Nous le voyions venir depuis déjà plusieurs années. En 2009, nous avions ainsi relayé la position du président de la Confédération des buralistes, qui avait demandé au gouvernement « l’obligation pour les fournisseurs d’accès de déconnecter les sites contrevenants, accompagnée d’une exigence officielle auprès des banques de blocage des flux financiers correspondants« . Puis ces derniers mois, le sujet est revenu sur la table par l’entremise de députés qui ont été nombreux à relayer la demande de blocage de 400 sites de vente de cigarettes sur Internet.
Or c’est ce que préconise un rapport parlementaire remis au gouvernement par les députés Jean-Marie Binetruy (UMP), Jean-Louis Dumont (PS) et Thierry Lazaro (UMP). Constatant que « le volume des saisies de produits du tabac acheté sur Internet a été multiplié par 6 » entre 2009 et 2010, les auteurs demandent que « donner à la justice les moyens de désactiver un site suspect le temps d’une enquête et de saisir les noms de domaines des sites convaincus de pratiques illégales« .
« Les moyens de lutte contre les sites Internet existent, il convient donc de les appliquer avec la plus grande fermeté à la vente de produits du tabac alors que la législation française prohibe déjà cette pratique« , écrivent les trois députés. Pour eux, les mesures qu’ils préconisent « permettent de mettre fin à des contrevenants dont les sites Internet sont consultables en France alors qu’ils sont hébergés dans un pays tiers« .
Si le blocage est une mesure désormais connue en droit français, elle n’est toutefois encore jamais appliquée à titre conservatoire, avant tout jugement. Par ailleurs, la saisie des noms de domaine est une pratique inédite, mieux connue aux USA où elle fait débat. Elle pose un problème grave lorsqu’elle aboutit à saisir les noms de domaine de sites qui, peut-être sont illicites en France, mais pas vis à vis d’autres législations nationales.
En attendant, si le projet de loi de protection des consommateurs est adopté en l’état, la DGCCRF pourra bientôt saisir elle-même la justice pour faire bloquer les sites de vente de cigarettes sur Internet, comme toute violation du droit de la consommation.
La vente de cigarettes sur Internet coûterait 13 millions d’euros à l’Etat
Dans leur rapport, les députés identifient trois raisons de lutter contre les ventes parallèles de cigarettes, notamment par Internet.

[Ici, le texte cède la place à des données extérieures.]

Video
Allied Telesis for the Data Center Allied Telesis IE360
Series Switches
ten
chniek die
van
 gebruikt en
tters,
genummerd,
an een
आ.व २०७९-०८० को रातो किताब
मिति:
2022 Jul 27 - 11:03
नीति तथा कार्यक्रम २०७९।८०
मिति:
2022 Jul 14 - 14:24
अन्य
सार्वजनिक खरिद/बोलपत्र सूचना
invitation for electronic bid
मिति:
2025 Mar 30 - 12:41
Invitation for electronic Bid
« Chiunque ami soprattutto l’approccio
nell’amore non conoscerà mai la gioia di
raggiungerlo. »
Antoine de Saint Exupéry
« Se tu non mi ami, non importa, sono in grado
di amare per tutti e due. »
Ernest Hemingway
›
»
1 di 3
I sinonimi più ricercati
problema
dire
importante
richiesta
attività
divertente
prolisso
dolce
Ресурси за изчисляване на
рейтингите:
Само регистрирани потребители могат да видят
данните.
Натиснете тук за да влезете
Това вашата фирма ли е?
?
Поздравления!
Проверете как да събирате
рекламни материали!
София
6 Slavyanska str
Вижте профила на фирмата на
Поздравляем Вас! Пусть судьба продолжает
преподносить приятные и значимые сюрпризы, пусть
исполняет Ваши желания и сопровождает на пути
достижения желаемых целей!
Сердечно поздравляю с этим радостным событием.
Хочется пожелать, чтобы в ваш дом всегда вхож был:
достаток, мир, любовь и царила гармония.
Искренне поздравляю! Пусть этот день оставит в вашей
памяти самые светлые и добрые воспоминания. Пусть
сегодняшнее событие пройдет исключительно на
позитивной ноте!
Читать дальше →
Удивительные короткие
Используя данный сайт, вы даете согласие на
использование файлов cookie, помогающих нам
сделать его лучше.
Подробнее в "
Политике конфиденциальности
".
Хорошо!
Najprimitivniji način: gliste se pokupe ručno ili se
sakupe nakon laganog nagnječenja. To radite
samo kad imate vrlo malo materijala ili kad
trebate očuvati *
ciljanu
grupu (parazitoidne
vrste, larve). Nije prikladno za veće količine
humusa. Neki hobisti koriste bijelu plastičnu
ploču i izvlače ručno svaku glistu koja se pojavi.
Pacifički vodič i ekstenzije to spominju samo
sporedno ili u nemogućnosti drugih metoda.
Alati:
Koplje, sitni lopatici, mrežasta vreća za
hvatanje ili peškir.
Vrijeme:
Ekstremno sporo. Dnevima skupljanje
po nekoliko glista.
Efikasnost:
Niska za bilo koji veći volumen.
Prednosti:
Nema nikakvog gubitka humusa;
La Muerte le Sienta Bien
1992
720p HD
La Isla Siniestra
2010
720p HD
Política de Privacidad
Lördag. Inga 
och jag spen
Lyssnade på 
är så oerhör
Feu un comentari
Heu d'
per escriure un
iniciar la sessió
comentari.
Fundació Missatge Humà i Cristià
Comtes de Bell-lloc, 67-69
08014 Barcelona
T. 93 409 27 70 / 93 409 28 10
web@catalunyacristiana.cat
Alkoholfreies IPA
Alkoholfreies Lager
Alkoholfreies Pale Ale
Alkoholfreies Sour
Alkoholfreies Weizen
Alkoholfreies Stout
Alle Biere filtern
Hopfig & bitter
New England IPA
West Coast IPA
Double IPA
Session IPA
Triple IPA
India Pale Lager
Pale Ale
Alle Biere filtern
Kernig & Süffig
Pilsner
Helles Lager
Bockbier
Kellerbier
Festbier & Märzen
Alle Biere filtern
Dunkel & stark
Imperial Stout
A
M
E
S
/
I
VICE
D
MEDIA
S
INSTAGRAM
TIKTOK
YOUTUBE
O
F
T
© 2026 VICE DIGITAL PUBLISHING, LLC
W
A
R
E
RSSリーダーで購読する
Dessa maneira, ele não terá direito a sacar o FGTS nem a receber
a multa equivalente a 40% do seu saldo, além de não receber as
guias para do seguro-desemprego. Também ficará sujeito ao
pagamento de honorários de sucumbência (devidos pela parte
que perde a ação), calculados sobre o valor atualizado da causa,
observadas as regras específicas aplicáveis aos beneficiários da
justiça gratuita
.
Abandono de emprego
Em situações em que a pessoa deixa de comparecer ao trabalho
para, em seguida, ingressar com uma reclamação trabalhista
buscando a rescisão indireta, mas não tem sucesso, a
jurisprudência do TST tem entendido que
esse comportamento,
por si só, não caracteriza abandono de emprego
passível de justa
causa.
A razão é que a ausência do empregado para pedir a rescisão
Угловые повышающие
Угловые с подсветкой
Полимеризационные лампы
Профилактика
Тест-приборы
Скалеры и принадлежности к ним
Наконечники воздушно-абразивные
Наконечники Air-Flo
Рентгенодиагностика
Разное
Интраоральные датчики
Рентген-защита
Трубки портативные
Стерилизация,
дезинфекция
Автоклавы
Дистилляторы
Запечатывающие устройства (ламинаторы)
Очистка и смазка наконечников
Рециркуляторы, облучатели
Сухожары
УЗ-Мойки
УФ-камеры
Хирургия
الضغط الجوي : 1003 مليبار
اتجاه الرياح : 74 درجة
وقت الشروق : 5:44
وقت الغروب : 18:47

Des raisons d’ordre sanitaire (« les mesures anti-tabac perdent leur efficacité devant l’augmentation du trafic illégal et la dangerosité des produits ainsi vendus »), d’ordres fiscales (« plus de 2 milliards d’euros sont perdus chaque année » par la non imposition des cigarettes vendues hors du réseau officiel), et économiques (« la dégradation de la situation des buralistes qui sont de plus en plus nombreux à fermer leurs établissements »). Or cette dernière explication semble être la seule qui vaille, bien qu’elle soit fortement contestable.
En effet, au niveau fiscal, le rapport montre que selon les propres chiffres de la direction générale des Douanes et droits indirects (DGDDI), les achats sur Internet ne représenteraient que 0,10 % des achats de cigarettes, ce qui correspondrait à une perte fiscale de seulement 13 millions d’euros. Soit une goutte d’eau par rapport aux 13 milliards d’euros de taxes collectées sur le tabac.
Au niveau sanitaire, le rapport passe à côté d’une mesure simple à mettre à œuvre. Alors qu’il cite l’Autorité de Régulation des Jeux en Ligne (ARJEL) pour justifier le blocage des sites de cigarettes, le rapport n’aborde pas la possibilité d’imiter son modèle d’homologation de l’offre légale, pour ne bloquer que les sites qui ne respectent pas un certain nombre d’engagements, notamment sanitaires. La vente de cigarettes sur Internet reste interdite par principe, sans véritable explication.
La seule explication reste donc le désir de protéger le monopole des buralistes, pour des motifs économiques. Autant le dire clairement. Surtout lorsque le rapport affiche un graphique qui montre que 20 % des décès en France sont liés au tabac proposé en toute légalité par ces vendeurs de mort en boîte.